I’ve cursed this behavior several times, though never cared enough to do something about it—but Cameron Kaiser has. OpenAlpha is his solution: drop your files onto it instead, and they’ll be opened in alphabetical order. It uses my launch tool to do the opening; pretty cool to see my software not only being used, but embedded.
I think documents are opened in the order you selected them. Which I find quite intuitive.

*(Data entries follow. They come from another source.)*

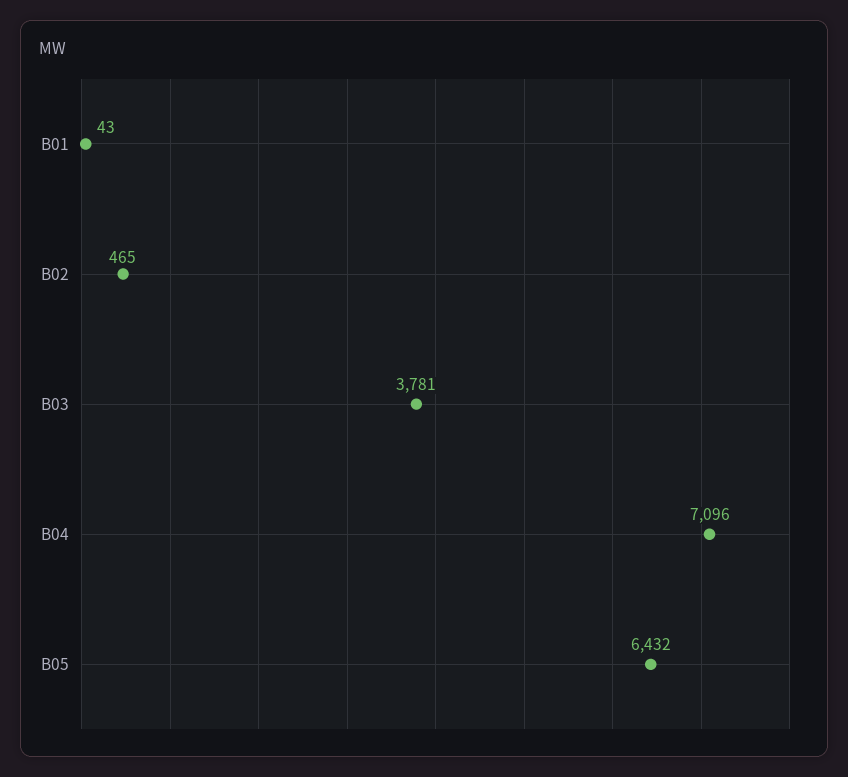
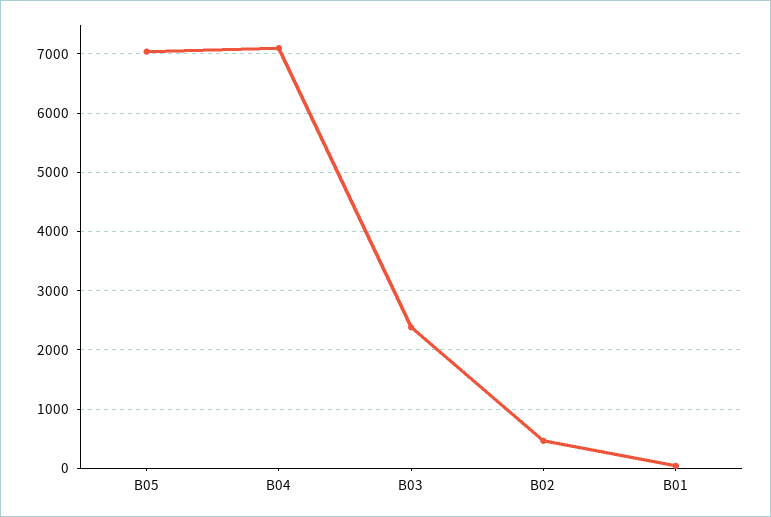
  {
    "B01": 43,
    "B02": 465,
-   "B03": 3781,
+   "B03": 2400,
    "B04": 7096,
-   "B05": 6432
+   "B05": 7000
  }

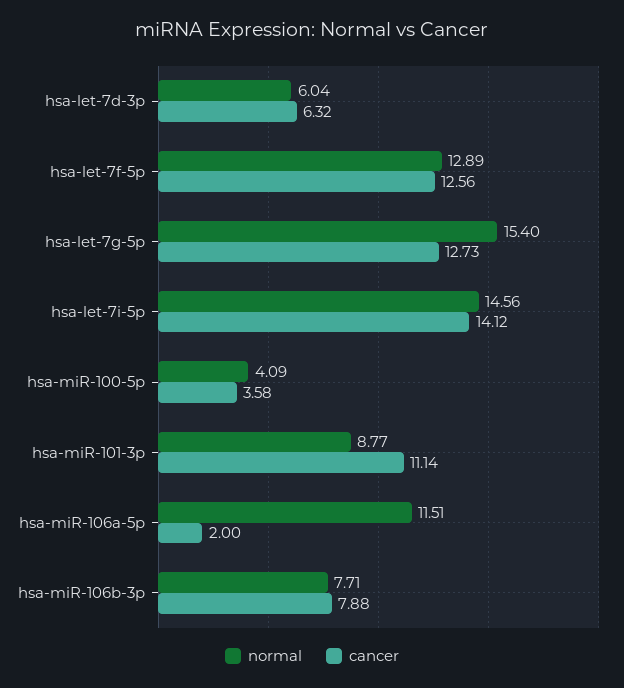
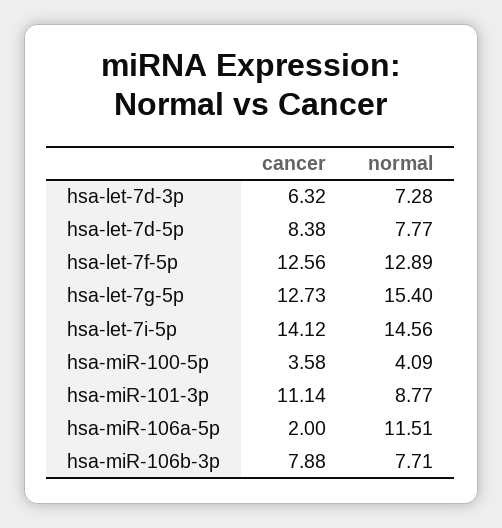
  {
    "normal": {
-     "hsa-let-7d-3p": 6.04,
+     "hsa-let-7d-3p": 7.28,
      "hsa-let-7f-5p": 12.89,
      "hsa-let-7g-5p": 15.4,
      "hsa-let-7i-5p": 14.56,
      "hsa-miR-100-5p": 4.09,
      "hsa-miR-101-3p": 8.77,
      "hsa-miR-106a-5p": 11.51,
-     "hsa-miR-106b-3p": 7.71
+     "hsa-miR-106b-3p": 7.71,
+     "hsa-let-7d-5p": 7.77
    },
    "cancer": {
      "hsa-let-7d-3p": 6.32,
      "hsa-let-7f-5p": 12.56,
      "hsa-let-7g-5p": 12.73,
      "hsa-let-7i-5p": 14.12,
      "hsa-miR-100-5p": 3.58,
      "hsa-miR-101-3p": 11.14,
      "hsa-miR-106a-5p": 2,
-     "hsa-miR-106b-3p": 7.88
+     "hsa-miR-106b-3p": 7.88,
+     "hsa-let-7d-5p": 8.38
    }
  }

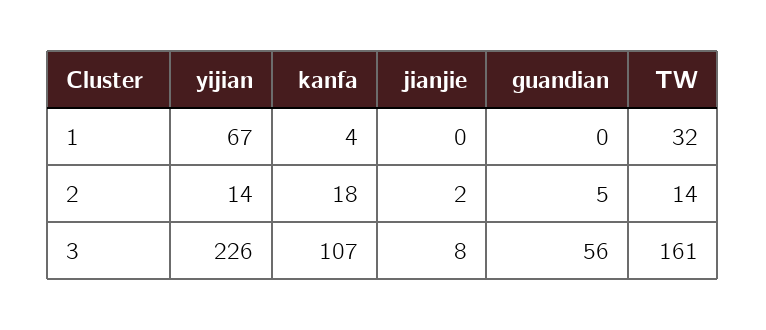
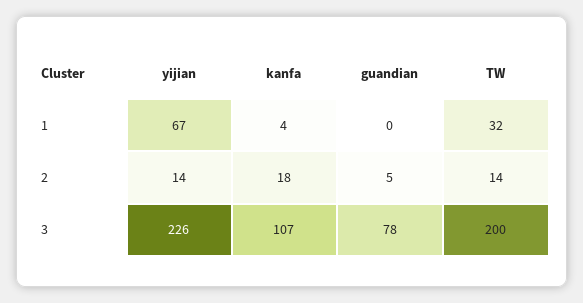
  {
    "yijian": {
      "1": 67,
      "2": 14,
      "3": 226
    },
    "kanfa": {
      "1": 4,
      "2": 18,
      "3": 107
    },
-   "jianjie": {
-     "1": 0,
-     "2": 2,
-     "3": 8
-   },
    "guandian": {
      "1": 0,
      "2": 5,
-     "3": 56
+     "3": 78
    },
    "TW": {
      "1": 32,
      "2": 14,
-     "3": 161
+     "3": 200
    }
  }

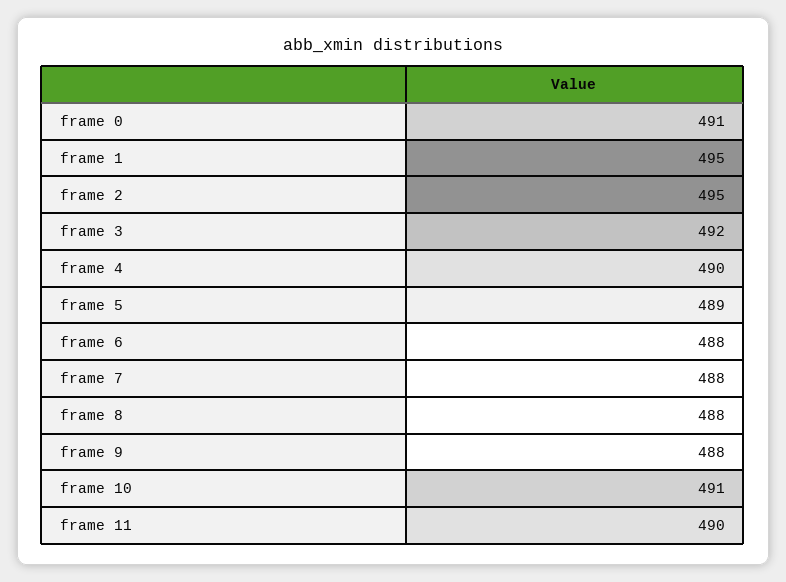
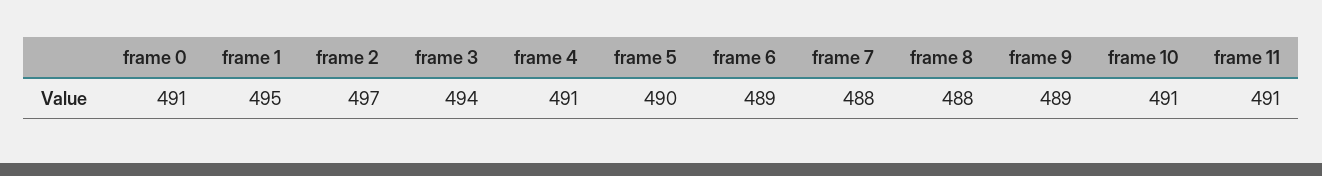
  {
    "frame 0": 491,
    "frame 1": 495,
-   "frame 2": 495,
+   "frame 2": 497,
-   "frame 3": 492,
+   "frame 3": 494,
-   "frame 4": 490,
+   "frame 4": 491,
-   "frame 5": 489,
+   "frame 5": 490,
-   "frame 6": 488,
+   "frame 6": 489,
    "frame 7": 488,
    "frame 8": 488,
-   "frame 9": 488,
+   "frame 9": 489,
    "frame 10": 491,
-   "frame 11": 490
+   "frame 11": 491
  }

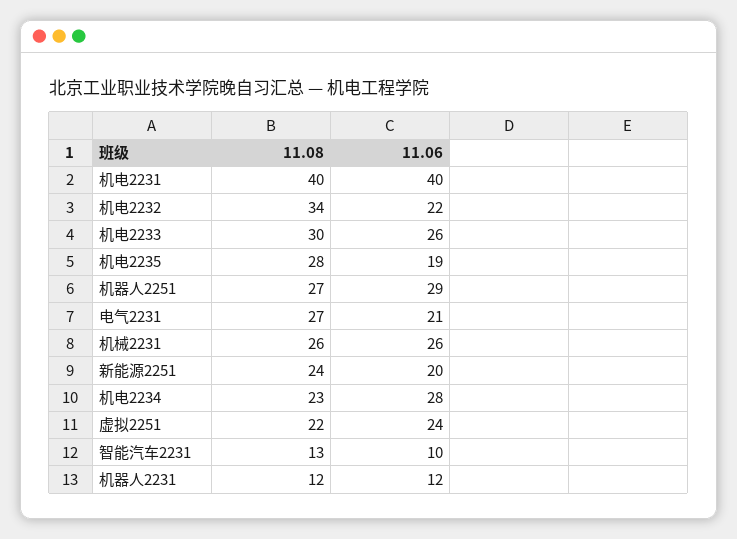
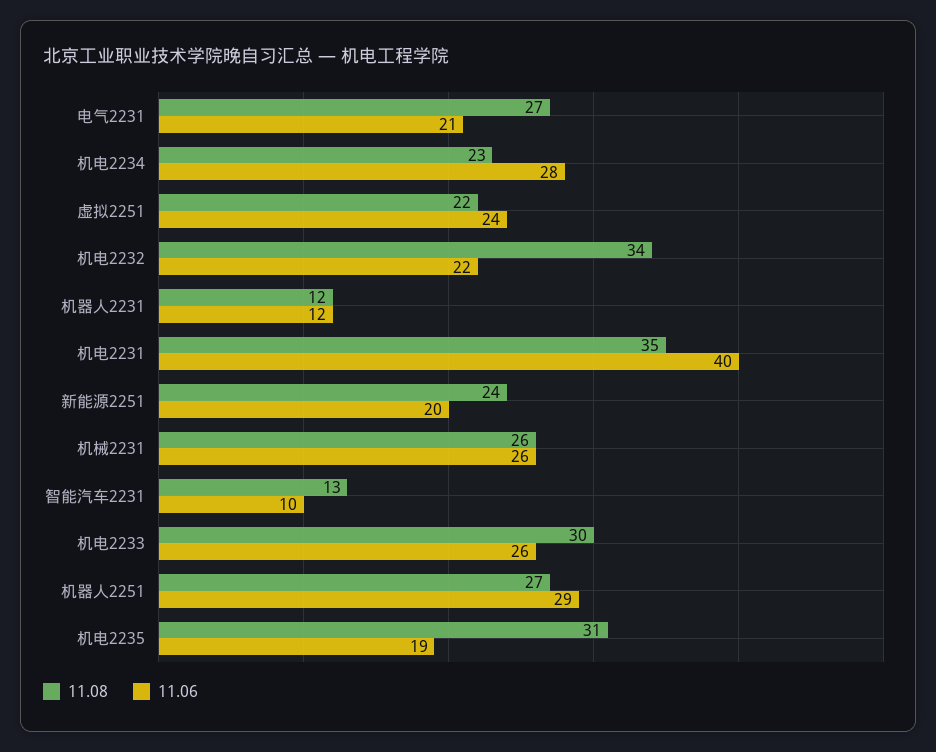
  {
    "11.08": {
-     "机电2231": 40,
+     "机电2231": 35,
      "机电2232": 34,
      "机电2233": 30,
-     "机电2235": 28,
+     "机电2235": 31,
      "机器人2251": 27,
      "电气2231": 27,
      "机械2231": 26,
      "新能源2251": 24,
      "机电2234": 23,
      "虚拟2251": 22,
      "智能汽车2231": 13,
      "机器人2231": 12
    },
    "11.06": {
      "机电2231": 40,
      "机电2232": 22,
      "机电2233": 26,
      "机电2235": 19,
      "机器人2251": 29,
      "电气2231": 21,
      "机械2231": 26,
      "新能源2251": 20,
      "机电2234": 28,
      "虚拟2251": 24,
      "智能汽车2231": 10,
      "机器人2231": 12
    }
  }

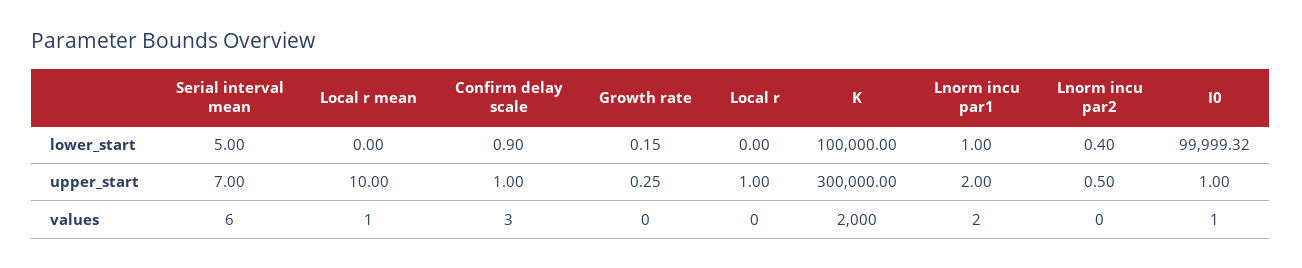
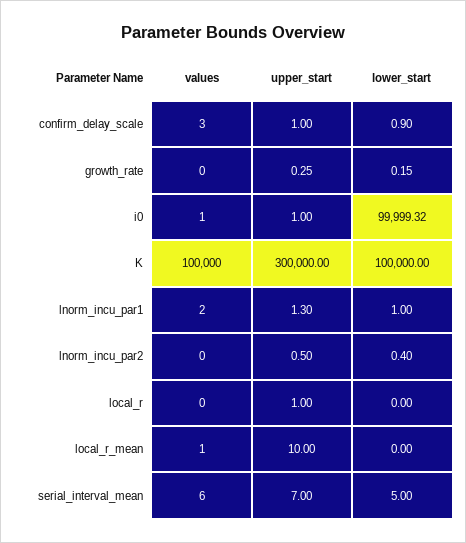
  {
    "Serial interval mean": {
      "lower_start": 5,
      "upper_start": 7,
      "values": 6
    },
    "Local r mean": {
      "lower_start": 0,
      "upper_start": 10,
      "values": 1
    },
    "Confirm delay scale": {
      "lower_start": 0.9,
      "upper_start": 1,
      "values": 3
    },
    "Growth rate": {
      "lower_start": 0.15,
      "upper_start": 0.25,
      "values": 0
    },
    "Local r": {
      "lower_start": 0,
      "upper_start": 1,
      "values": 0
    },
    "K": {
      "lower_start": 100000,
      "upper_start": 300000,
-     "values": 2000
+     "values": 100000
    },
    "Lnorm incu par1": {
      "lower_start": 1,
-     "upper_start": 2,
+     "upper_start": 1.3,
      "values": 2
    },
    "Lnorm incu par2": {
      "lower_start": 0.4,
      "upper_start": 0.5,
      "values": 0
    },
    "I0": {
      "lower_start": 99999.32,
      "upper_start": 1,
      "values": 1
    }
  }

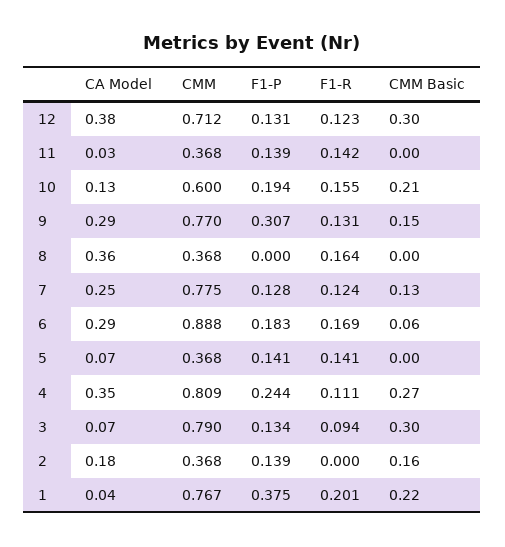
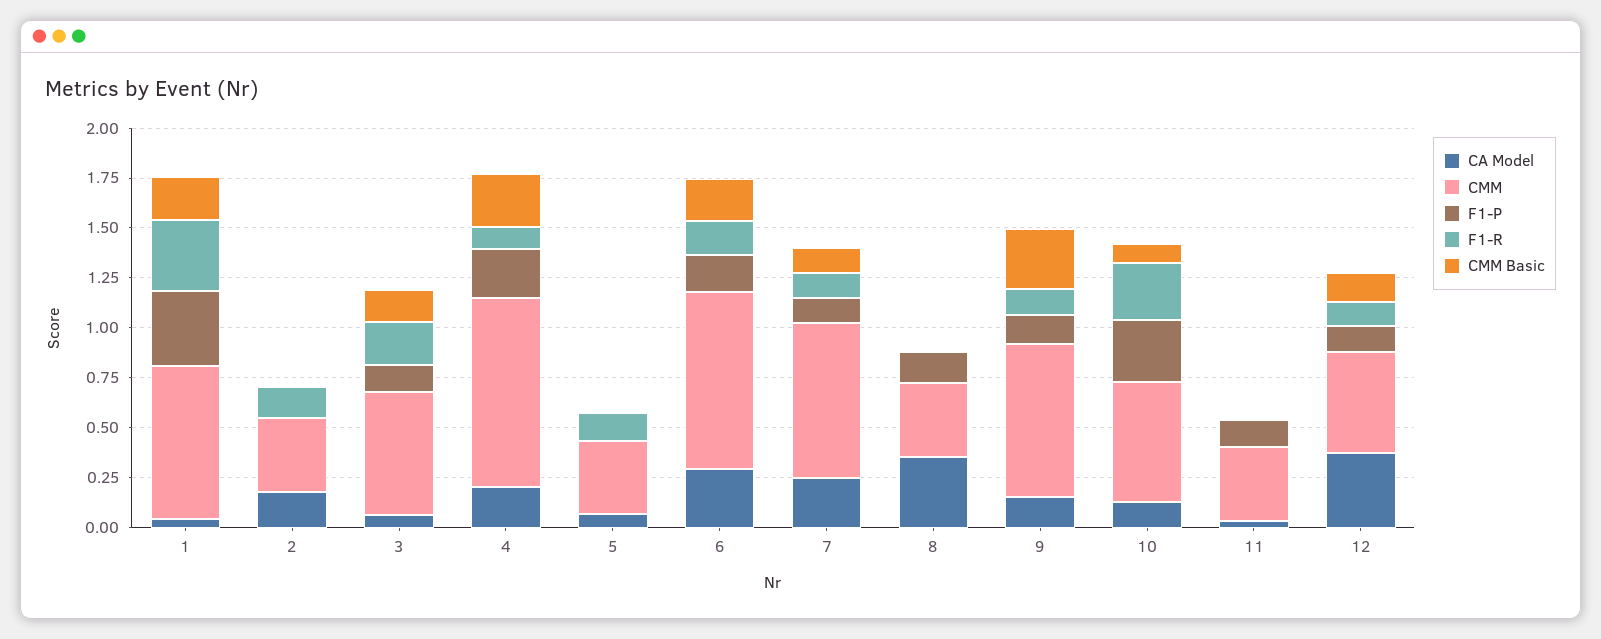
  {
    "CA Model": {
      "12": 0.38,
      "11": 0.03,
      "10": 0.13,
-     "9": 0.29,
+     "9": 0.15,
      "8": 0.36,
      "7": 0.25,
      "6": 0.29,
      "5": 0.07,
-     "4": 0.35,
+     "4": 0.2,
      "3": 0.07,
      "2": 0.18,
      "1": 0.04
    },
    "CMM": {
-     "12": 0.712,
+     "12": 0.5,
      "11": 0.368,
      "10": 0.6,
      "9": 0.77,
      "8": 0.368,
      "7": 0.775,
      "6": 0.888,
      "5": 0.368,
-     "4": 0.809,
+     "4": 0.95,
-     "3": 0.79,
+     "3": 0.6,
      "2": 0.368,
      "1": 0.767
    },
    "F1-P": {
      "12": 0.131,
      "11": 0.139,
-     "10": 0.194,
+     "10": 0.3,
-     "9": 0.307,
+     "9": 0.15,
-     "8": 0,
+     "8": 0.15,
      "7": 0.128,
      "6": 0.183,
-     "5": 0.141,
+     "5": 0,
      "4": 0.244,
      "3": 0.134,
-     "2": 0.139,
+     "2": 0,
      "1": 0.375
    },
    "F1-R": {
      "12": 0.123,
-     "11": 0.142,
+     "11": 0,
-     "10": 0.155,
+     "10": 0.3,
      "9": 0.131,
-     "8": 0.164,
+     "8": 0,
      "7": 0.124,
      "6": 0.169,
      "5": 0.141,
      "4": 0.111,
-     "3": 0.094,
+     "3": 0.2,
-     "2": 0,
+     "2": 0.15,
-     "1": 0.201
+     "1": 0.35
    },
    "CMM Basic": {
-     "12": 0.3,
+     "12": 0.15,
      "11": 0,
-     "10": 0.21,
+     "10": 0.1,
-     "9": 0.15,
+     "9": 0.3,
      "8": 0,
      "7": 0.13,
-     "6": 0.06,
+     "6": 0.2,
      "5": 0,
      "4": 0.27,
-     "3": 0.3,
+     "3": 0.15,
-     "2": 0.16,
+     "2": 0,
      "1": 0.22
    }
  }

I think documents are opened in the order you selected them. Which I find quite intuitive.
This appears to be yet another case where the Finder only works properly in column view. Yay.
So I create a folder and touch {1..9}.txt. Go to the Finder, select all, open (in TextEdit).
In icon view: 6, 3, 4, 9, 5, 8, 1, 2, 7.
In list view: 7, 2, 1, 8, 5, 9, 4, 3, 6.
In column view: 1, 2, 3, 4, 5, 6, 7, 8, 9.
That’s really odd. So far I’ve always liked how the Finder does that, but I could reproduce your problem (in yet another order, though). I must have been using column view when observing that.
I have to agree that the total behaviour is completely absurd. And it’s probably an ‘interesting’ code base that makes this behaviour possible.